2.3               Tanggapan atau penilaian
                        Novel Nyai Dasima merupakan novel yang ditulis ulang oleh S.M Ardan. Novel yang pertama ditulis oleh G. Francis adalah Tjerita Njai Dasima. Ardan mengungkapkan bahwa versi ‘kolonial’ (G. Francis) memperlihatkan nada anti muslim yang pada masanya berarti anti-Pribumi. Tokoh-tokoh dalam cerita itu semuanya jelek, kecuali Tuan W. Ardan menolak sekali dengan karakterisasi dari Francis itu. Lalu pada tahun 1960, Ardan memulai upayanya dengan membuat versi baru Tjerita Njai Dasima yang dipublikasikan sebagai cerita bersambung yang berjudul “Njai Dasima” dalam koran Warta Barita September-Oktober 1960.
                        Ciri umum dari karangan-karangan Ardan selalu menggunakan tokoh dari warga masyarakat Betawi dari kalangan pinggiran, seperti tukang becak, kusir, gelandangan, pelacur dan sebagainya. Segi etnografisnya diperlihatkan Ardan cenderung untuk merekam permainan anak-anak Kampung Betawi. Lalu tema, tema cerita yang disuguhkan Ardan di setiap karyanya berkisar di sseputar kesusahan hidup sehari-hari.
                        Adanya tokoh-tokoh yang berlebihan, bisa saja “jatuh” secara kualitatif, tapi secara kuantitatif sangat mungkin mampu memenuhu ekspetasi pembaca. Hadirnya karakter yang budiman, dengki, tega dalam menista, serta kejam merupakan suatu keharusan yang diam-diam dituntut oleh pembaca. Semua karakter ini ada dalam novel Nyai Dasima ini. Karakter hitam-putih pada cerita novel ini menjadi ruang bagi pembaca. Pembaca seperti memperoleh tempat pelarian yang menyenangkan.
                        Pengarang menggambarkan suatu permasalahan yang kompleks dalam satu novel membuat saya kagum dan sangat mengapresiasi novel ini. kehidupan di dalam novel ini tidak jauh berbeda dengan kehidupan bermasyarakat pada umumnya. sehingga ketika membaca novel ini kita dapat dengan mudah untuk larut dalam cerita. Dengan membaca novel ini, kita dapat mendapatkan pesan-pesan moral, sosial, dan budaya.selain itu juga kita dapat mendapatkan nilai budaya, yaitu penggunaan Bahasa Betawi yang merupakan nilai budaya dari bangsa Indonesia.

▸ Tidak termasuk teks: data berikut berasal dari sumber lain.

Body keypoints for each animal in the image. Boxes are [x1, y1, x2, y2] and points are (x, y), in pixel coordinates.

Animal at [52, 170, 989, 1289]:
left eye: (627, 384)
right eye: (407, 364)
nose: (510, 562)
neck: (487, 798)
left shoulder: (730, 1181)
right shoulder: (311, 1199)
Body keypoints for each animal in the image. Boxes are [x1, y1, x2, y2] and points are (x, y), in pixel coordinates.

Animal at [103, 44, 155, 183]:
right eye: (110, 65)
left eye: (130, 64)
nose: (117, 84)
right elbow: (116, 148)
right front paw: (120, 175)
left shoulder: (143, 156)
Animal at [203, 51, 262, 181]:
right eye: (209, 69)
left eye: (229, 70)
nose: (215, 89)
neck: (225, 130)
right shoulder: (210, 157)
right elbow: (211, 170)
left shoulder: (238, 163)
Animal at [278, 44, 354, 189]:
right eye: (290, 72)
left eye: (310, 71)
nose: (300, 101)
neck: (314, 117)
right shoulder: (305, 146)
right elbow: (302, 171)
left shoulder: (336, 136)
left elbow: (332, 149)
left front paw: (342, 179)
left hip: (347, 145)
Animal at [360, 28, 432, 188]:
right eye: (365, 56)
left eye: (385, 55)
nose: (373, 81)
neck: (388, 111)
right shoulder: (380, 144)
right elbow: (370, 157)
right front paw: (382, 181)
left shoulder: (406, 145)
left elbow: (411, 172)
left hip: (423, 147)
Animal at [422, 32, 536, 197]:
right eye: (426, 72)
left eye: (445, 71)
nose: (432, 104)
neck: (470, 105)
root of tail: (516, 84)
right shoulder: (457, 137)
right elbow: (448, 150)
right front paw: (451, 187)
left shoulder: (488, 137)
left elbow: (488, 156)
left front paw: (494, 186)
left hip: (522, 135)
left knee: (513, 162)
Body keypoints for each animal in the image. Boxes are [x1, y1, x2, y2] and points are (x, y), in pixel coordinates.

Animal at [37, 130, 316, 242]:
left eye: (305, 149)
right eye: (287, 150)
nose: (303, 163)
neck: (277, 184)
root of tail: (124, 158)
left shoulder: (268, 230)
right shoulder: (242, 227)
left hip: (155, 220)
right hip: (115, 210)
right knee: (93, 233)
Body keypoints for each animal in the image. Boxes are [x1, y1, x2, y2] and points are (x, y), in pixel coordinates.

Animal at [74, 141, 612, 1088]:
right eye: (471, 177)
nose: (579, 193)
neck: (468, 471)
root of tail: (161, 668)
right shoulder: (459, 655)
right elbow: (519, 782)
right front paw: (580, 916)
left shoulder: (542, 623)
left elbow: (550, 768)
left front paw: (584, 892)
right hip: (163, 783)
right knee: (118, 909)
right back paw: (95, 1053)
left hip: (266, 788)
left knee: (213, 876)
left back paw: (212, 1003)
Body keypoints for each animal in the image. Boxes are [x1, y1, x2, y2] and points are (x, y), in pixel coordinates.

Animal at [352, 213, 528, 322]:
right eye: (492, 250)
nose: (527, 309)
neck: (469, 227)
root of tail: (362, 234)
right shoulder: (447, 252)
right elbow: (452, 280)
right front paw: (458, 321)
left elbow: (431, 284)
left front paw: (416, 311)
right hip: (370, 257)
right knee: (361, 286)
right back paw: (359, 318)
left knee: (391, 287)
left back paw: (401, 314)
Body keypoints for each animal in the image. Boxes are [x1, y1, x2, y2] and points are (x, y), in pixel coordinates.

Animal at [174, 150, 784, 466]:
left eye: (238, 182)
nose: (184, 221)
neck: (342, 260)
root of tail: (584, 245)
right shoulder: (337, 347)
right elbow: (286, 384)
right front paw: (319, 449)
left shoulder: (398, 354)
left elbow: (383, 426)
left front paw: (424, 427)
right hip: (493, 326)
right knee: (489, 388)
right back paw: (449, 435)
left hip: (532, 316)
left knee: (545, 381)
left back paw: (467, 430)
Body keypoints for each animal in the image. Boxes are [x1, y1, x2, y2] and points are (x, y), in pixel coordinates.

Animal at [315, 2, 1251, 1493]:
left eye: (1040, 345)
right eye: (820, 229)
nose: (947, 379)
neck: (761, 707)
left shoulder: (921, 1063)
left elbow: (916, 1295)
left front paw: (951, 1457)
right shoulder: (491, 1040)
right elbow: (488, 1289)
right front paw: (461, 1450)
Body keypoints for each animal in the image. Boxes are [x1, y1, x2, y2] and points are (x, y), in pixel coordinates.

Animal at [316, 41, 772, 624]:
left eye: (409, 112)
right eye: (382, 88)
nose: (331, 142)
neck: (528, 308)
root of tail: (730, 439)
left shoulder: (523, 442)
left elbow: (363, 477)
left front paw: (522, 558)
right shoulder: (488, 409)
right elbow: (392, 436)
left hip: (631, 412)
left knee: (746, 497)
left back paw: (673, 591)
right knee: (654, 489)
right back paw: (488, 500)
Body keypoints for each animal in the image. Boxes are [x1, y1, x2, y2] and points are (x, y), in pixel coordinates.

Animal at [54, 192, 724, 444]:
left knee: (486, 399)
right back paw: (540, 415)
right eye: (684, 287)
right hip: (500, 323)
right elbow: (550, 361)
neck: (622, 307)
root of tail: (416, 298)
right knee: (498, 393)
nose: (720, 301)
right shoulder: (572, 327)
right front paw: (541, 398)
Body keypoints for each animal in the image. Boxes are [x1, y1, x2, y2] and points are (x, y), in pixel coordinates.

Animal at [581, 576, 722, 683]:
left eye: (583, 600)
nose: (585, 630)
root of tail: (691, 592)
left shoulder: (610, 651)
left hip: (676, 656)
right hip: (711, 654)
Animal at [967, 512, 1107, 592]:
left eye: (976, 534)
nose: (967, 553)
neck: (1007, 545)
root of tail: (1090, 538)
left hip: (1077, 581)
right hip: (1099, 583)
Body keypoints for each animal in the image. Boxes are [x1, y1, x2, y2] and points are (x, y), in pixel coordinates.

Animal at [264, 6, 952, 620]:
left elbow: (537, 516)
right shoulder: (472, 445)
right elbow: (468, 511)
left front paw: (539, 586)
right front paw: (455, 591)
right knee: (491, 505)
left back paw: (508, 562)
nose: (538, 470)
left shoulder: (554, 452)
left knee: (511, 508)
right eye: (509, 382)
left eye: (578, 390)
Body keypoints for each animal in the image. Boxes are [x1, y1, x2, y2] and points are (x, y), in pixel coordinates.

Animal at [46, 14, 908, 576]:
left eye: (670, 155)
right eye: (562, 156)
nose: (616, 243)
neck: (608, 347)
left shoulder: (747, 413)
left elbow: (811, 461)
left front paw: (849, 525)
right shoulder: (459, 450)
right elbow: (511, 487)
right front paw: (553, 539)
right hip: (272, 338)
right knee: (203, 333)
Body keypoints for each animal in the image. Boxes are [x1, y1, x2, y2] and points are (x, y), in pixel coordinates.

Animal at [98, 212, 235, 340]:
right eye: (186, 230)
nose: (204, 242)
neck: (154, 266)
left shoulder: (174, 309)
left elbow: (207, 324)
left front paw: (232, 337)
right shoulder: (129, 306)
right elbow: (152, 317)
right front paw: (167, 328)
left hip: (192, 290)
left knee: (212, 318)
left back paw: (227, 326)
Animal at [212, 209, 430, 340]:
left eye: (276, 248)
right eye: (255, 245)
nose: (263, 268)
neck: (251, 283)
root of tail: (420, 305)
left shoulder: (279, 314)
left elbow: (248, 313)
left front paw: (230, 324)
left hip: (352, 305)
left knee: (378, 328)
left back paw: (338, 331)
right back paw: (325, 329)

                        Kelinearan alur yang sederhana tidak berarti membuat pembaca bosan, tetapi malah “memaksa” pembaca untuk masuk ke teras persoalan secara intensif. Kondisi semacam ini memang tidak mengarahkan pembaca kepada kekrtisan, melainkan hanya pada peluapan emosional belaka.

2.4     Temuan hal-hal yang menarik
Di dalam sebuah karya sastra pasti terdapat hal-hal yang menarik. Seperti pada karya sastra novel “Nyai Dasima” yang saya analisis. Saya menemukan beberapa hal yanag menarik dari cerita “Nyai Dasima” ini, diantaranya yaitu :
1.      Tokoh-tokohnya digambarkan sebagai warga masyarakat Betawi dari kalangan “orang pinggiran” seperti kusir dengan upah mingguan.
2.      Latar sosial dan budayanya memperlihatkan lingkungan urban Betawi di Jakarta seperti Kwitang.
3.      Dialog antar tokoh cerita menggunakan bahasa percakapan Betawi.
4.      Tema cerita berkisar di kesulitan kehidupan sehari-hari.

Temuan hal-hal yang menarik seperti inilah yang membuat novel Nyai Dasima ini menjadi unik dan menarik pembaca untuk membaca novel ini. Dari semua temuan hal-hal yang menarik dari novel ini, yang paling menonjol adalah dialog antar tokohnya.  Dialog antar tokoh dalam cerita novel Nyai Dasima ini menggunakan  percakapan orang Betawi. Jika tidak terbiasa mendengar percakapan dengan menggunakan Bahasa Betawi mungkin agak sulit untuk memahami alur ceritanya. Tetapi, justru inilah yang menjadikan novel ini unik dan menarik untuk dibaca.
Selain itu juga kisah percintaan Dasima juga menarik untuk kita lihat. Dasima yang menjadi “bini piara” dari bangsa putih ingin lari dan kembali kepada bangsanya sendiri. Ia ingin diakui kembali oleh bangsa dan orang tuanya. Untuk itu, ia berani meninggalkan anak satu-satunya, yaitu Nancy untuk menikah dengan orang dari bangsanya sendiri dan menjadi istri yang kedua. Kisah percintaan yang unik dan jarang sekali dijumpai.